California was poised to lay off 10,000 employees and pull the plug on 275 transportation infrastructure projects when a divided Legislature in the early morning hours of Feb. 19 approved a new budget that plugs the state’s $41-billion deficit.
However, the fiscal relief is temporary. The state is still teetering, and it could be several weeks before the Dept. of Finance’s cash-flow status is clear. Any positive effects of the $787-billion federal American Recovery and Reinvestment Act cannot be measured until President Barack Obama’s plan is put in place.
The new budget includes $15 billion in cuts, $11.4 billion in borrowing, $12.8 billion in temporary taxes and $2 billion in funds from the federal stimulus. Public education took a big hit, as the Legislature cut $18.4 billion from the proposed $58.1-billion budget.

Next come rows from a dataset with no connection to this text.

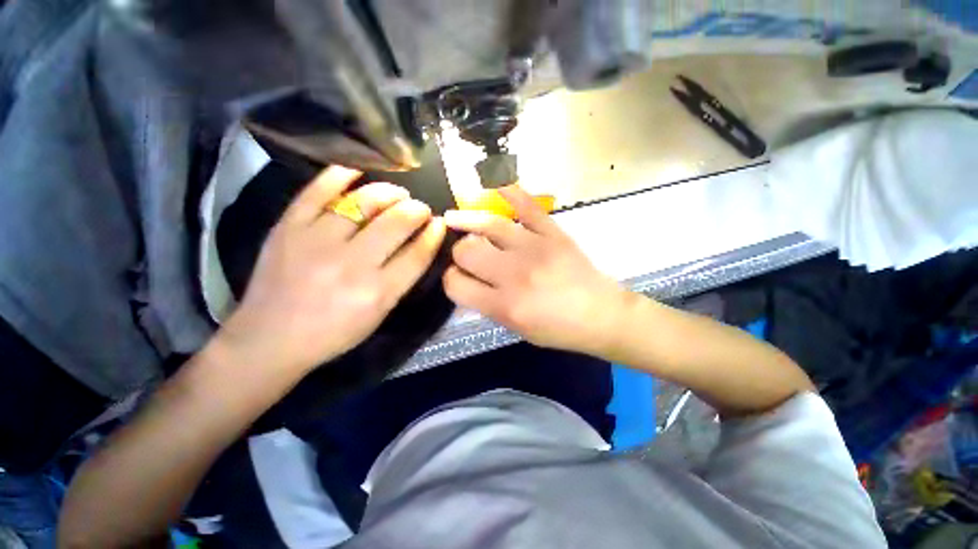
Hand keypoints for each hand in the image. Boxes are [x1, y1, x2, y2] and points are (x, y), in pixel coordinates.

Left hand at [219, 166, 445, 374]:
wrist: (269, 337)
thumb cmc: (333, 332)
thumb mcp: (378, 314)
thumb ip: (401, 279)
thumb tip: (420, 244)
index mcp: (377, 291)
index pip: (417, 253)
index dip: (434, 234)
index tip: (440, 223)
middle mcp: (351, 264)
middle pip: (397, 223)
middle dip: (417, 210)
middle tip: (421, 208)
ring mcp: (317, 241)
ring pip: (364, 201)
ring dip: (390, 192)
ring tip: (398, 193)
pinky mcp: (289, 227)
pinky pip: (318, 190)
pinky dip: (341, 175)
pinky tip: (358, 172)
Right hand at [443, 186, 625, 354]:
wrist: (601, 315)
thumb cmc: (558, 329)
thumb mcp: (516, 329)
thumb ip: (487, 305)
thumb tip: (466, 280)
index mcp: (504, 305)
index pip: (456, 284)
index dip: (450, 279)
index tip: (457, 277)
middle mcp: (514, 274)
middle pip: (467, 251)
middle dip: (458, 253)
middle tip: (465, 254)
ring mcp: (535, 248)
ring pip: (489, 225)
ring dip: (467, 221)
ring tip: (452, 218)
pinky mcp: (553, 233)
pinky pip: (527, 206)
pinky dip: (509, 191)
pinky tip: (492, 182)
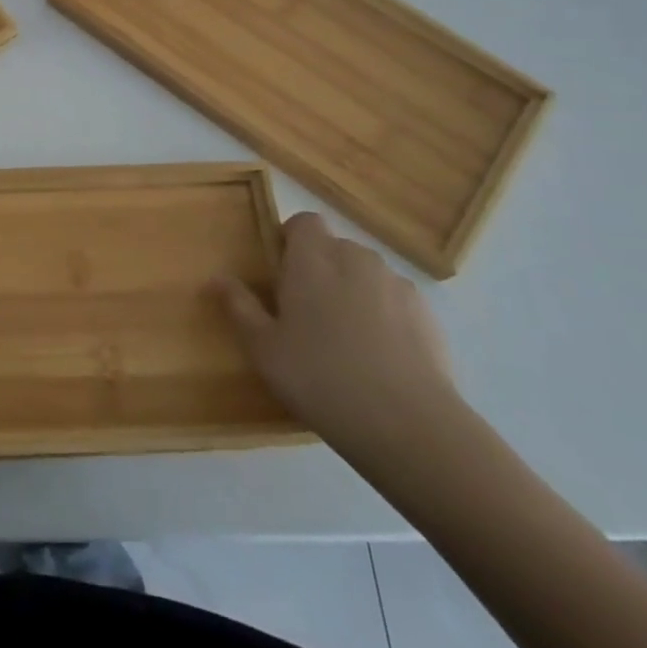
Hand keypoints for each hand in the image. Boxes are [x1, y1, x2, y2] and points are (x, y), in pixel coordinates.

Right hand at [212, 212, 458, 456]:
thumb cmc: (320, 377)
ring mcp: (397, 286)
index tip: (282, 275)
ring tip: (346, 340)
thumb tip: (217, 277)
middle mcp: (356, 259)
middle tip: (306, 314)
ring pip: (367, 276)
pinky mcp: (429, 316)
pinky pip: (396, 303)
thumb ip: (239, 306)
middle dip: (321, 270)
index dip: (292, 240)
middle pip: (334, 248)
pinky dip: (386, 318)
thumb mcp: (264, 348)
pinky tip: (380, 359)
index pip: (304, 222)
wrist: (409, 426)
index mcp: (313, 258)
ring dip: (354, 292)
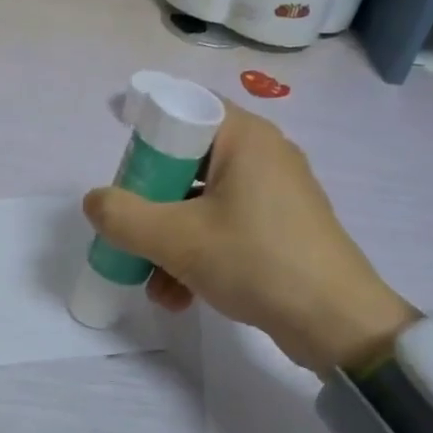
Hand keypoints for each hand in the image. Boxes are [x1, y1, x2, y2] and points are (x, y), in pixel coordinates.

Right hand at [82, 102, 414, 372]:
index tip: (123, 172)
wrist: (336, 322)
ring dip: (169, 242)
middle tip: (132, 232)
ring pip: (201, 203)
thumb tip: (95, 202)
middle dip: (151, 205)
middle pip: (186, 162)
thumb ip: (124, 217)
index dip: (146, 134)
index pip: (184, 109)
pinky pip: (224, 228)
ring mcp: (275, 195)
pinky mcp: (280, 229)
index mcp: (245, 137)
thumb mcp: (178, 239)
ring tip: (153, 284)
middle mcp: (263, 155)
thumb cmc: (256, 261)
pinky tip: (179, 297)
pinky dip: (197, 255)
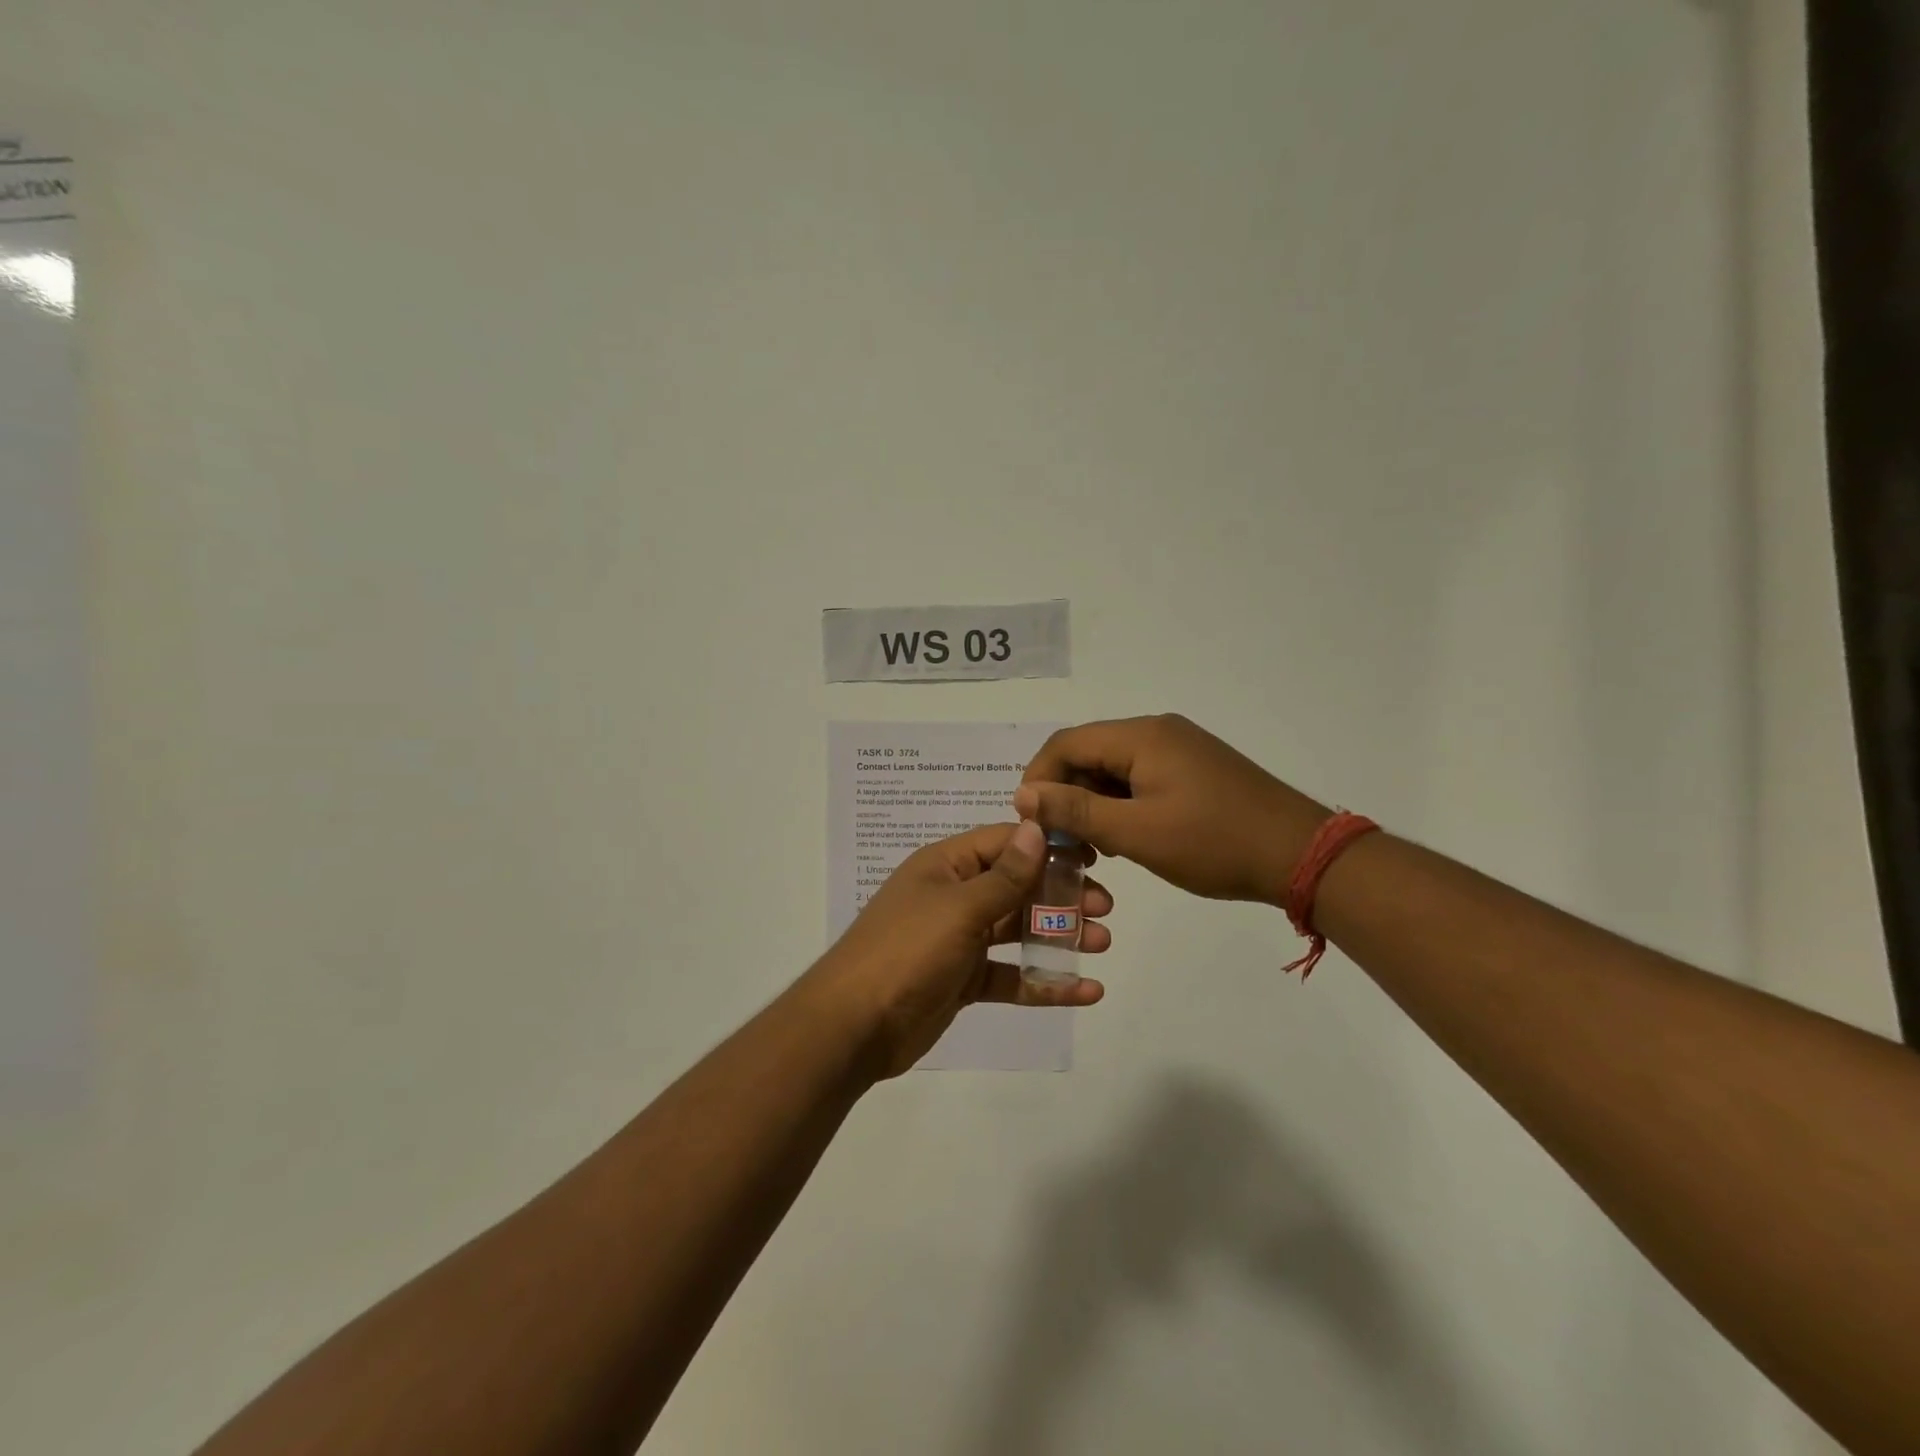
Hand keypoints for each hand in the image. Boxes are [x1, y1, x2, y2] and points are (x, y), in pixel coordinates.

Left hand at [810, 820, 1110, 1078]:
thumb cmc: (906, 951)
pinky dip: (1044, 981)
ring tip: (1102, 941)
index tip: (1093, 855)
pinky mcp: (963, 981)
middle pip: (1017, 887)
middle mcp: (954, 897)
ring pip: (1017, 930)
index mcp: (946, 866)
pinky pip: (1011, 975)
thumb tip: (1036, 827)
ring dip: (1059, 935)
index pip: (1004, 843)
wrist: (853, 1027)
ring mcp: (958, 940)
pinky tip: (1085, 991)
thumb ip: (1004, 875)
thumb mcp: (958, 908)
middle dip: (1061, 894)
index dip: (1047, 845)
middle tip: (1105, 906)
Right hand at [1013, 715, 1327, 903]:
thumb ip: (1075, 810)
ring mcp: (1179, 749)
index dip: (1038, 779)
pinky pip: (1140, 778)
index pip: (1066, 743)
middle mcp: (1157, 731)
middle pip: (1089, 753)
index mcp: (1141, 736)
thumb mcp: (1136, 832)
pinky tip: (1124, 838)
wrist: (1300, 854)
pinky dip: (1121, 805)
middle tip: (1061, 843)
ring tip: (1091, 849)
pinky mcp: (1194, 769)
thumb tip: (1022, 794)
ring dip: (1092, 803)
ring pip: (1114, 768)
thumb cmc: (1213, 843)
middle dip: (1065, 795)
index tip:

Currently, the state is buying itself time by delaying payments to local governments and state contractors. Taxpayers refunds are being delayed, says state Controller John Chiang. In February alone, Chiang says the state delayed paying out $3.3 billion for its obligations.
The state will also continue furloughing its 238,000 employees two Fridays a month for the time being.
According to the Associated General Contractors of California, the state stands to receive nearly $5 billion in new construction investment as part of a broader economic stimulus package enacted by President Obama. The state’s stimulus share would include $2.8 billion in transportation, $598 million in water infrastructure and nearly $1.6 billion for education. The federal plan will pay for K-12 modernization projects but not for new school construction.
The Dept. of Transportation and California Transportation Commission are planning how to use state and new federal funds. CTC is the state agency that controls funding for Caltrans projects.
Annette Gilbertson, CTC associate deputy director, says the commission approved an initial level of $500 million in federal stimulus funding for the State Highway Operation and Protection Program. SHOPP is responsible for funding Proposition 1B projects. California voters approved that infrastructure improvement initiative in November 2006.
Some SHOPP projects include two totaling nearly $134 million on Los Angeles’ Interstate 710 freeway. Another project, Alameda County’s I-680 southbound roadway rehabilitation project, is pegged at $72 million.
"Over the next couple of weeks the commission will be working with Caltrans and regional transportation agencies on the formula split of the remaining funds," says Gilbertson. Under existing state law, the stimulus funds will be distributed through several transportation fund programs, she adds.
Two-thirds will move through SHOPP and the state transportation improvement program without allocation. The surface transportation program will parcel out 30% of the total regionally, based on population, with nearly a four-fifths share going to urban areas. CTC’s transportation enhancement program will push 3% through SHOPP and STIP.
Gilbertson says there is broad support for making 62.5% of the funds available for suballocation, with the remaining amount available to the state. "There was also strong support of proposing state legislation to distribute all stimulus funds through a modified surface transportation program process," she says.
Regional transportation boards now are solidifying their project lists in anticipation of the federal stimulus funds. The Sacramento Area Council of Governments, for example, authorized $32 million for road rehabilitation in Sacramento, Sutter, Yolo and Yuba counties.
Statewide, Gov. Arnold Schwarzenegger (R) and Caltrans have refused to provide a detailed "ready-to-go" list of projects, fearing a backlash from local communities if a listed project is turned down for funding.